Friday, 18 August 2017

Advice Offered

I noticed this question and answer episode over at the San Jose Mercury News:

Q: I’m a 50-year-old guy who’s been divorced for about a year. I’m beginning to date again, but I’m uncertain who pays for what. A friend tells me that he always pays for the first date when he goes out to dinner with someone new. But after that, he splits the check 50/50, unless there’s a special reason not to, like it’s her birthday. This sounds reasonable to me. But what should I do if, on the second date, the woman doesn’t reach for her wallet as I reach for mine? My friend says he just tells his date, “It looks like your share’s about $X” and hands her the bill. I’m not sure I’m that brave.

I sat for a while over the question, and deemed it an Alabama-essential question to answer.

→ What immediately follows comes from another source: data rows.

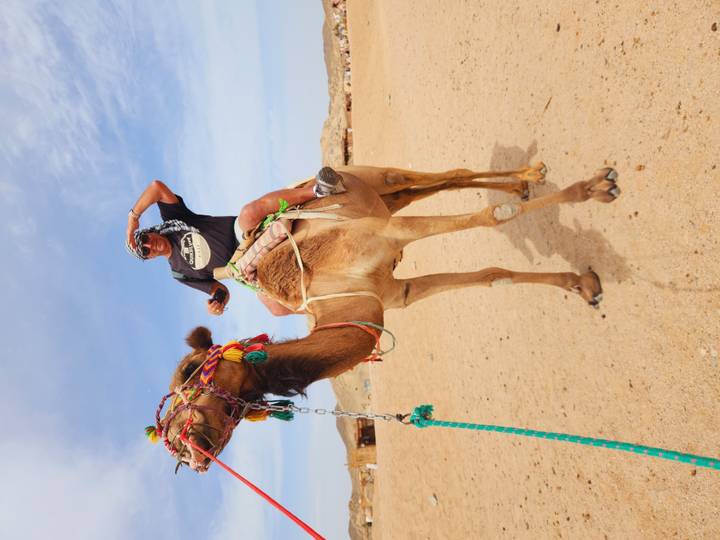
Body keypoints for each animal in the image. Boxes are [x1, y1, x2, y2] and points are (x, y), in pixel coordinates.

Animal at [153, 163, 620, 471]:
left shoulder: (388, 233)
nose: (188, 453)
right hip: (388, 200)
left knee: (446, 172)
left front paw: (592, 189)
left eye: (190, 373)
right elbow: (492, 275)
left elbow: (490, 218)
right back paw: (523, 183)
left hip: (380, 181)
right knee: (445, 181)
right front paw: (583, 284)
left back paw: (537, 176)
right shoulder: (397, 293)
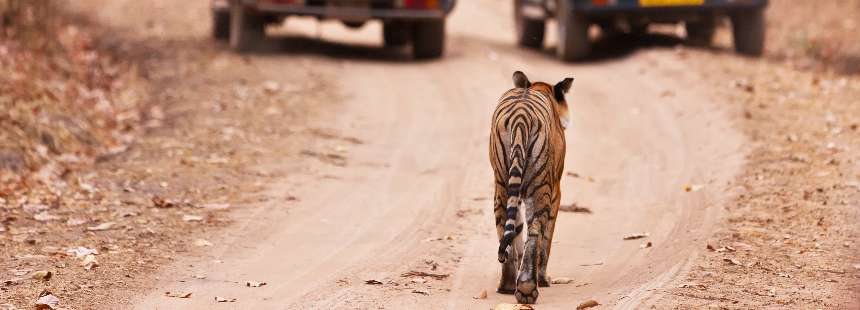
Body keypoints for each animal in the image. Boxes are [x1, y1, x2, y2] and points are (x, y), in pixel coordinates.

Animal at [488, 69, 576, 302]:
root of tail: (520, 117)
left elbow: (516, 230)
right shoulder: (556, 190)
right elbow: (547, 238)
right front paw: (544, 279)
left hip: (501, 184)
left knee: (504, 226)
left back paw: (508, 285)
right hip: (541, 186)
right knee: (536, 229)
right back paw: (528, 287)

Solution: First, you need to take a deep breath, and take this date number one gal out to a Burger King or local bar-b-q joint.  Pool hall hamburger or bowl of chili would also be acceptable.  The key emphasis here is that you you don't want to spend more than $15 (with the Cherry Coke or Pabst-Blue-Ribbon included) on BOTH of you.  You pull out a crisp twenty-dollar bill (fresh, just ask the bank teller for new ones that came in) to pay entirely yourself.  You want to demonstrate character, charm, and hospitality.

If things go south on this first date....you can figure it was a wise investment of the $15 and get over it quickly.  Also, if she were to note that she was vegan or had some negativity about bar-b-q....it's good to get this out there quickly, and you can move on.

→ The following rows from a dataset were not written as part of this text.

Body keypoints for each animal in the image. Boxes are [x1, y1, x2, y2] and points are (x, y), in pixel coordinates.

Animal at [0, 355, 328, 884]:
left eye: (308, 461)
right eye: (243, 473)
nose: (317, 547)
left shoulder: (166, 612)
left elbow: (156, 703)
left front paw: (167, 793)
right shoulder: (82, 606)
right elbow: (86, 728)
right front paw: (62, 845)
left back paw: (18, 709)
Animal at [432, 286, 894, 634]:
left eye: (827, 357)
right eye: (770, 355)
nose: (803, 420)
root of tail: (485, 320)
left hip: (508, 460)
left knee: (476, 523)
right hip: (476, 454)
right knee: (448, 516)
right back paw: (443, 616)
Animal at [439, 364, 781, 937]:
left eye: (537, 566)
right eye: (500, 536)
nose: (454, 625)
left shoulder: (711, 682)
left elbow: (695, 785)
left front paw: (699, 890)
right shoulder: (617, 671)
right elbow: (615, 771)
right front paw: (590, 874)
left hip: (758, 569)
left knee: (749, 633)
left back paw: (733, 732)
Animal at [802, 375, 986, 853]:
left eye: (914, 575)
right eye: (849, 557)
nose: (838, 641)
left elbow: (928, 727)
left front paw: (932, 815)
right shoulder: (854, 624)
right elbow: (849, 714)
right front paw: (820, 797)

My brother would likely suggest that the catfish menu option would be a better choice, but then you'd be talking about $9.99 each, and $1.50 for the tea....going well over the $23 range.  This would be the wrong move to show that you go out on the first date and splurge like that.

You should also take note how your date dressed for the dinner.  If she shows up in fairly upscale clothing and $80 shoes....you might have tangled up with some high-maintenance gal.  If she shows up in some $9 Wal-Mart football jersey and $10 loafers....you might have tangled up with some trailer-trash gal.  Being observant on the first date is fairly important.

Finally, if by the end of the first date....you come to realize your gal carries around a Walther PPK 380 in her purse.....says she's got a better sauce recipe for ribs than the bar-b-q joint had....is open to going to wrestling matches....enjoys attending state fairs....and sips mostly micro-brewery beer for the taste-level, you'd best situate the 2nd, 3rd and 4th dates real quick.